Plenary Sessions

Anthony Davison

École Polytechnique Fédérale de Lausanne, Switzerland

Anthony Davison is Professor of Statistics at École Polytechnique Fédérale de Lausanne.  He was educated at the University of Oxford and Imperial College London, and held positions at both universities and at the University of Texas at Austin before moving to his present position in 1996.  His research has ranged broadly in statistical theory and methods, with a particular emphasis on resampling methods, likelihood asymptotics and the statistics of extremes.  Among his editorial roles are Editor of Biometrika from 2008-2017 and Joint Editor of Journal of the Royal Statistical Society, series B.  He is a Fellow of the American Statistical Association and of the Institute of Mathematical Statistics, has been an IMS Medallion Lecturer, has received the Guy Medal in Silver from the Royal Statistical Society, and was awarded a laurea honoris causa in statistical science by the University of Padova.

António Pacheco Pires

Instituto Superior Técnico, Universidade de Lisboa, Portugal

António Pacheco Pires is a Statistician & Data Scientist, Full Professor in Probability & Statistics at Instituto Superior Técnico—Universidade de Lisboa, President of CEMAT (Center for Computational and Stochastic Mathematics), and Topic Editor of Entropy. He holds a PhD in Operations Research from Cornell University, an MSc in Applied Mathematics from Instituto Superior Técnico, and a BSc in Probability & Statistics from Faculdade de Ciências – Universidade de Lisboa. He has been involved in teaching, research and consulting, and collaborated in national and international projects/consortiums. In particular, he has developed research in several topics in Applied Probability & Statistics, including educational data mining, feature selection, intelligent traffic systems, Markovian systems, queueing systems, telecommunications networks, statistical process control, stochastic models of computing, and stochastic ordering.

Genevera Allen

Rice University, Houston, USA

Genevera Allen is an Associate Professor of Electrical and Computer Engineering, Statistics and Computer Science at Rice University and an investigator at the Jan and Dan Duncan Neurological Research Institute at Texas Children’s Hospital and Baylor College of Medicine. She is also the Founder and Faculty Director of the Rice Center for Transforming Data to Knowledge, informally called the Rice D2K Lab. Dr. Allen’s research focuses on developing statistical machine learning tools to help scientists make reproducible data-driven discoveries. Her work lies in the areas of interpretable machine learning, optimization, data integration, modern multivariate analysis, and graphical models with applications in neuroscience and bioinformatics.

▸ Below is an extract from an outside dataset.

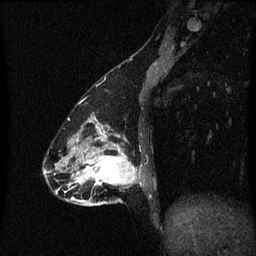
Breast MRI (dynamic contrast-enhanced), one sagittal slice; position 19 of 60 along the scan axis; dynamic contrast-enhanced series, image 2 of 3 at this slice position (ordered by acquisition); 1.5 T; TE 4.2 ms, TR 8.4 ms; 256 × 256 image matrix, field of view 200 × 200 mm. Patient: female, 47 years.
Structures marked on this image (semi-automatic segmentation, software-assisted and operator-edited):
- analysis volume of interest (the breast-tissue region the enhancement analysis was run in; not a lesion): bounding box [x1, y1, x2, y2] px = [81, 138, 145, 207]
- tumour enhancement mask (voxels above the 70 % enhancement threshold inside the analysis volume of interest): [81, 138, 140, 203]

Dr. Allen is the recipient of several honors including a National Science Foundation Career award, Rice Engineering’s Research and Teaching Excellence Award and Curriculum Innovation Award, and in 2014, she was named to the “Forbes ’30 under 30′: Science and Healthcare” list. Dr. Allen received her PhD in statistics from Stanford University (2010), under the mentorship of Prof. Robert Tibshirani, and her bachelors, also in statistics, from Rice University (2006).

Maurizio Sanarico

SDG Group, Milan, Italy

Maurizio Sanarico has background in pure mathematics and more than 30 years’ experience working at the intersection of statistics, applied math, operating research and artificial intelligence—both in research and in business contexts.  He worked in many applied fields including epidemiology and health care analytics, bioengineering, genomics, analytics in pharma for R&D (covering the full cycle going from drug discovery to pharmacovigilance), marketing research, financial markets, energy, luxury and retail analytics. At SDG he contributed to form the data science practice and currently he is the Chief Data Scientist. He was also involved as Chief Data Scientist in the start-up company KeyCrime, where SDG is an investor. The current research topics in which he is involved are applying Topological Data Analysis to whole exome sequence (WES) data, and the integration of human knowledge into artificial intelligence and machine learning models. He is invited speaker at various international scientific events.